• Objetivo de la tarea:
Indica cuántas líneas de los registros contienen la cadena "intersect". Responde solo con el número.

• Datos registrados:
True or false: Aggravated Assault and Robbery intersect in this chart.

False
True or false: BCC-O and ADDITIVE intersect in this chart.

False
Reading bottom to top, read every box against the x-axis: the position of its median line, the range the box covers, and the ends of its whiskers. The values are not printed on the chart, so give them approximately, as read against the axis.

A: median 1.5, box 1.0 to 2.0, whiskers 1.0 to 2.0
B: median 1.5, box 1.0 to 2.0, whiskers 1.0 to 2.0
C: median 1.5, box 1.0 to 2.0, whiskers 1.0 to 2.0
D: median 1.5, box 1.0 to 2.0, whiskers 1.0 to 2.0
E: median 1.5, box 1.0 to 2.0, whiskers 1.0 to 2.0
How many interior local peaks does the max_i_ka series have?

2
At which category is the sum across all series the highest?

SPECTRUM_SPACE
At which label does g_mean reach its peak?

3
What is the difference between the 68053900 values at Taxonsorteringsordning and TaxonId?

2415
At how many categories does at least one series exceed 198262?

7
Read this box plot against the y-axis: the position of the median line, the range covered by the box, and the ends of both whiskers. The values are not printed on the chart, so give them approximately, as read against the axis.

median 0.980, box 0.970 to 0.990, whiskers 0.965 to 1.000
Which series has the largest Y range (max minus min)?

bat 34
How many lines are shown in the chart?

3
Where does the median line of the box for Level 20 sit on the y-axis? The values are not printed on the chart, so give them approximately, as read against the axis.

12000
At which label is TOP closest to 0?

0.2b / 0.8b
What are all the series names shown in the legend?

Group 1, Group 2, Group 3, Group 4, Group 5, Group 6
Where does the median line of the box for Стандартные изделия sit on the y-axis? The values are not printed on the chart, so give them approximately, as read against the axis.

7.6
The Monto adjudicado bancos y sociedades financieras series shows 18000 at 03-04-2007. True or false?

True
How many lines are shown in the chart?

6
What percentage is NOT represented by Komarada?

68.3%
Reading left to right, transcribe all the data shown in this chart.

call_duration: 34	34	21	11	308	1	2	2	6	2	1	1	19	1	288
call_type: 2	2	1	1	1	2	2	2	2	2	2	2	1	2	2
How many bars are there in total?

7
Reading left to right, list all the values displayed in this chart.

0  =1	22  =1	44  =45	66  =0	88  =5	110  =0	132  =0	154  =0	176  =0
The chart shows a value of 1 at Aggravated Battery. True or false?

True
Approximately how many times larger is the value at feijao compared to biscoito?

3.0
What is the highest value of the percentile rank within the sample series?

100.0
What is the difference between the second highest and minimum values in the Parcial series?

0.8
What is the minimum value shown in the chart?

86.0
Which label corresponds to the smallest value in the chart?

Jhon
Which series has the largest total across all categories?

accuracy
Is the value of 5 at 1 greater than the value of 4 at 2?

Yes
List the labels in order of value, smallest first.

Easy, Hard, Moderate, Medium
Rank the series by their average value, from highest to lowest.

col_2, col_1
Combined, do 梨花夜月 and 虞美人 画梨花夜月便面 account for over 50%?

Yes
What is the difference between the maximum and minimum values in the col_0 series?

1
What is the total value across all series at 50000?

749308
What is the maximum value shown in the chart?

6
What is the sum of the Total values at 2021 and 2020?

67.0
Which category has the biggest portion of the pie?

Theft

• Resultado:
2